May 02, 2009

How Republicans Can Build a Big-Tent Party by DeMint

Sen. Arlen Specter's defection to the Democratic Party this week is no reason for Republicans to cheer. But his reason for leaving -- he faced an unwinnable primary election next year -- is no cause for soul searching. There is a question Republicans do need to ask: What is it that binds our party together?

In the wake of two successive electoral defeats and the likelihood of a 60-vote Democrat majority in the Senate, what does it even mean to be a Republican today? Moderate Republicans are right to remind conservatives that they cannot build a center-right coalition without the center part. And conservatives are right to remind moderates that Republicans only succeed when we rally around clear principles.

The real mistake is that Republicans became more concerned with staying in D.C. than reforming it....

...If the American people want a European-style social democracy, the Democratic Party will give it to them. We can't win a bidding war with Democrats.

Freedom will mean different things to different Republicans, but it can tether a diverse coalition to inalienable principles. Republicans can welcome a vigorous debate about legalized abortion or same-sex marriage; but we should be able to agree that social policies should be set through a democratic process, not by unelected judges. Our party benefits from national-security debates; but Republicans can start from the premise that the U.S. is an exceptional nation and force for good in history. We can argue about how to rein in the federal Leviathan; but we should agree that centralized government infringes on individual liberty and that problems are best solved by the people or the government closest to them.

Moderate and liberal Republicans who think a South Carolina conservative like me has too much influence are right! I don't want to make decisions for them. That's why I'm working to reduce Washington's grip on our lives and devolve power to the states, communities and individuals, so that Northeastern Republicans, Western Republicans, Southern Republicans, and Midwestern Republicans can define their own brands of Republicanism. It's the Democrats who want to impose a rigid, uniform agenda on all Americans. Freedom Republicanism is about choice -- in education, health care, energy and more. It's OK if those choices look different in South Carolina, Maine and California.

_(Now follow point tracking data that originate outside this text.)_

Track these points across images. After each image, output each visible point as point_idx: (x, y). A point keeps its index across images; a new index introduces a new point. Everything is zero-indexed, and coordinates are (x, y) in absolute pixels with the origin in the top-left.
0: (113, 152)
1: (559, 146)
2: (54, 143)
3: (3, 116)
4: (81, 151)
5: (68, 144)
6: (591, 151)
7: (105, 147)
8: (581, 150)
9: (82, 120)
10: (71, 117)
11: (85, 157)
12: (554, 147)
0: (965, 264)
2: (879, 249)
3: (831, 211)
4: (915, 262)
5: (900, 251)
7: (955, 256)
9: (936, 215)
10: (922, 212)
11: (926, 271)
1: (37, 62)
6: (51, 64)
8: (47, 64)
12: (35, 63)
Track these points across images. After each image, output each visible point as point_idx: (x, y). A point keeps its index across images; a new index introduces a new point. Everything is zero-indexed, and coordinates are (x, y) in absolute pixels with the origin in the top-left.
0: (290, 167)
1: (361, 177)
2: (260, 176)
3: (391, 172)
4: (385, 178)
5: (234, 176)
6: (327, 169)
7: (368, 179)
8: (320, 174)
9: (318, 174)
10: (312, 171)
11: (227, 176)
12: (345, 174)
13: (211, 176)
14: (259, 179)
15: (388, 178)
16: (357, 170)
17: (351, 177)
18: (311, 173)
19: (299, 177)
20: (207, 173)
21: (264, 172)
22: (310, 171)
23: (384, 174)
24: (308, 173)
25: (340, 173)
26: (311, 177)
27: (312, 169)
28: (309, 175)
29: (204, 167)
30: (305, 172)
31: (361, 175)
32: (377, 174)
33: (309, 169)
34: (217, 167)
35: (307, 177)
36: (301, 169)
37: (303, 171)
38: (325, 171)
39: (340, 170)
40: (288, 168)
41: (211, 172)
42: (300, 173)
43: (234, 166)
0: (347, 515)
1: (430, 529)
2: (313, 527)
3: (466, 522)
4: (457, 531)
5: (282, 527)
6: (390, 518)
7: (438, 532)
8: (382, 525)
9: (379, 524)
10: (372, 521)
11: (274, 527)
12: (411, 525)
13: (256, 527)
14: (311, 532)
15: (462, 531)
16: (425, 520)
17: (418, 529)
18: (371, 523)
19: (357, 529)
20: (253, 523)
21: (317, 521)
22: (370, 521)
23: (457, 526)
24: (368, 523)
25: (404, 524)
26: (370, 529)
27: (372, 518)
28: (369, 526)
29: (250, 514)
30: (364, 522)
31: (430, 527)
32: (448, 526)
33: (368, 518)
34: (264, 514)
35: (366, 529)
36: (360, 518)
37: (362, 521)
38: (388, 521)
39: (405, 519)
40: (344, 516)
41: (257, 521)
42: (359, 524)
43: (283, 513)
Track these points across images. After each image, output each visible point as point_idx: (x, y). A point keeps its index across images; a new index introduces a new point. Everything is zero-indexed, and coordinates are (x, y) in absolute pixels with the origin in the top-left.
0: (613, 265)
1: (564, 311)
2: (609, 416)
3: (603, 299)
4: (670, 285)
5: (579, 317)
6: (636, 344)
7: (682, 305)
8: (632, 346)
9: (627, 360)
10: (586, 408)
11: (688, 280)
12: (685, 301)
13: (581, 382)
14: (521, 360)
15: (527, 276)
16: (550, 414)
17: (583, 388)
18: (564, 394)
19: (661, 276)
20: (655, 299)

A Republican recommitment to freedom and limited government will foster an agenda that will strengthen and invigorate our party. Freedom has worked for our party and our country before. It will again, if we let it.


my comment:

Senator DeMint is trying to be very diplomatic in stating we need to cement planks down for the GOP.  We need to go by the Constitution and if the Supreme Court is not cognate of this, then we have a problem Houston!!!  Earth to Washington, We see you!
Also Senator DeMint stressed the need to protect liberty and freedom from assault, again, standing up for the Constitution in concrete!
Taxation is the controller today.  If we remove our current tax structure the power in Washington fades away to reality and we the people are once again free to prosper rather then be handicapped by our taxes in competition with Foreign manufacturing.  Fair Tax HR 25 PLEASE!!!
Many Americans are disenfranchised and not voting knowing that it would make not difference as both parties are the same, the left dragging us to communism and the right pretending to put on the brakes.  Maybe if the GOP stood on our Founding Fathers Principle, our ranks would swell.  Nearly 65% of the democrats would vote GOP if we were the party of the people rather then the party of the big government corporate types. 
RINO's must either read the Constitution and the Federalist papers, include the congressional record of the Bill of Rights Congress and repent of their ways or expect a pink slip from the People.
I am waiting for one of these RINOs to tell me why they think the excise production tax we have now is producing more jobs then the Fair Tax will?